What you write must match exactly the lines from the one with "Do the same for the pack of white items (817,300,963,455)." through the last line of the material below.
■ ■ ■
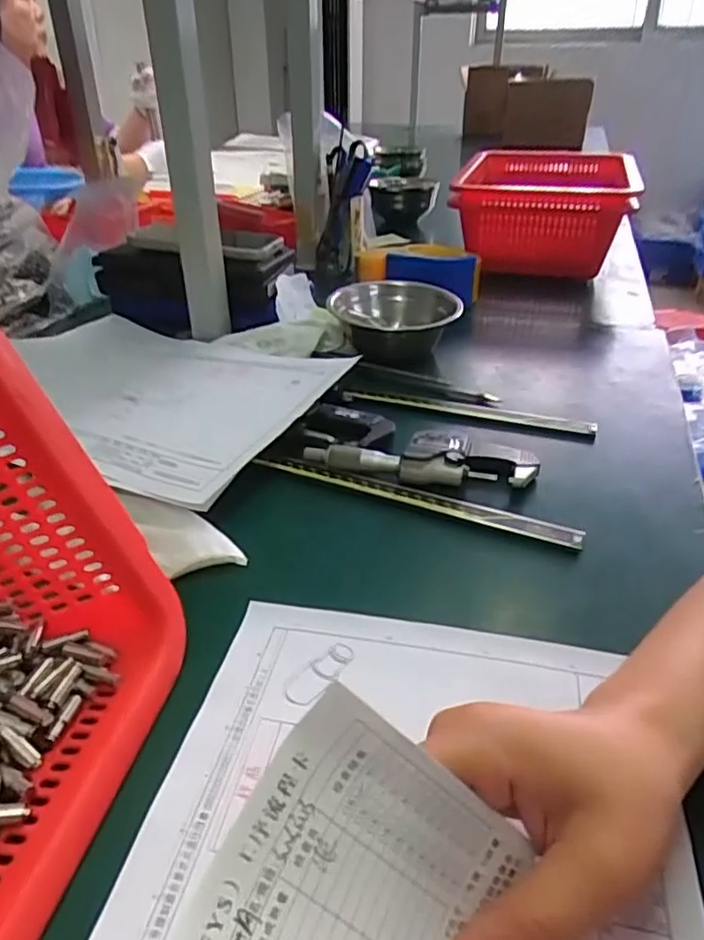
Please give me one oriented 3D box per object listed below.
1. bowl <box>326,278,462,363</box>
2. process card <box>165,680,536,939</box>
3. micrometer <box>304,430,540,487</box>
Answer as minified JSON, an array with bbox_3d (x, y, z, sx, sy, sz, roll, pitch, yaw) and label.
[{"bbox_3d":[0.042,-0.149,0.650,0.124,0.052,0.125,3,32,4],"label":"bowl"},{"bbox_3d":[0.000,0.121,0.157,0.088,0.014,0.104,40,50,-15],"label":"process card"},{"bbox_3d":[0.051,-0.015,0.468,0.161,0.020,0.057,7,33,11],"label":"micrometer"}]

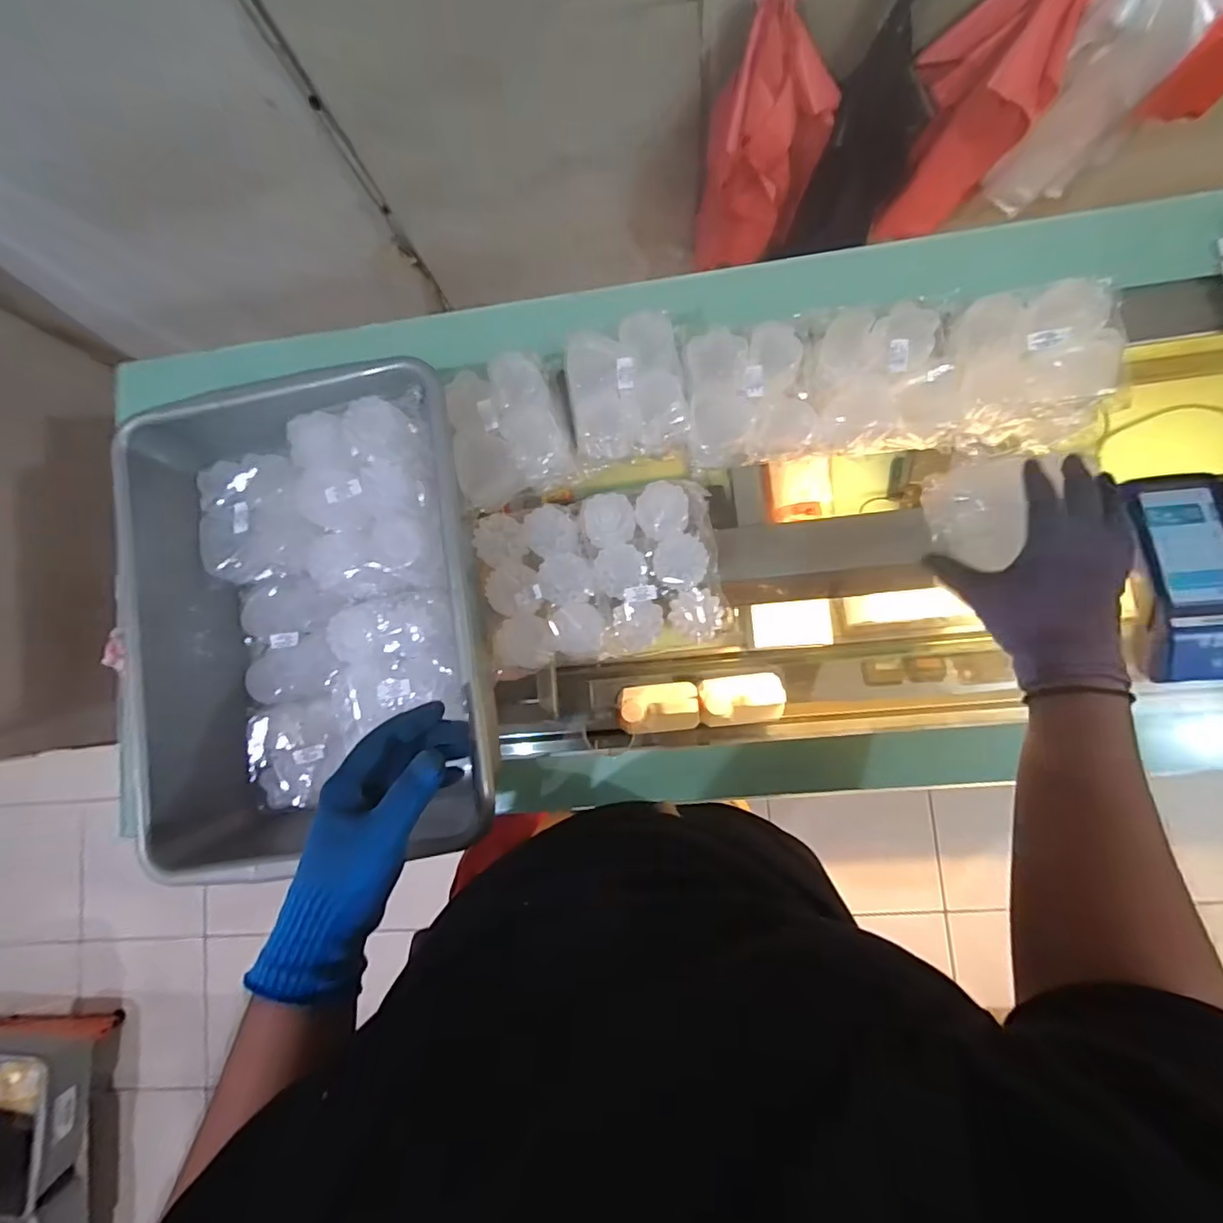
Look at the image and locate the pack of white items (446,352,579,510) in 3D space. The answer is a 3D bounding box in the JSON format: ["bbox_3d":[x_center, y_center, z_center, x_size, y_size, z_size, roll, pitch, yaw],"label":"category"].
[{"bbox_3d":[-0.113,-0.196,0.599,0.117,0.048,0.139,-17,83,5],"label":"pack of white items"}]

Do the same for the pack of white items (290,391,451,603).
[{"bbox_3d":[-0.229,-0.105,0.540,0.132,0.042,0.179,-10,84,5],"label":"pack of white items"}]

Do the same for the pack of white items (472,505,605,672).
[{"bbox_3d":[-0.078,-0.028,0.605,0.120,0.028,0.167,-10,84,5],"label":"pack of white items"}]

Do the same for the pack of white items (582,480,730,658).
[{"bbox_3d":[0.046,-0.047,0.600,0.133,0.037,0.169,-9,84,6],"label":"pack of white items"}]

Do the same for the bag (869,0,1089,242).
[{"bbox_3d":[0.581,-0.793,0.884,0.216,0.383,0.086,-12,84,5],"label":"bag"}]

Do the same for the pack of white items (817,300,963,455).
[{"bbox_3d":[0.271,-0.232,0.567,0.131,0.055,0.134,-3,84,6],"label":"pack of white items"}]

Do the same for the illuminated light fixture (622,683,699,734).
[{"bbox_3d":[0.073,0.146,0.846,0.115,0.034,0.071,-4,84,6],"label":"illuminated light fixture"}]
■ ■ ■
▶ Exercise output
Do the same for the pack of white items (817,300,963,455).
[{"bbox_3d":[0.271,-0.232,0.567,0.131,0.055,0.134,-3,84,6],"label":"pack of white items"}]

Do the same for the illuminated light fixture (622,683,699,734).
[{"bbox_3d":[0.073,0.146,0.846,0.115,0.034,0.071,-4,84,6],"label":"illuminated light fixture"}]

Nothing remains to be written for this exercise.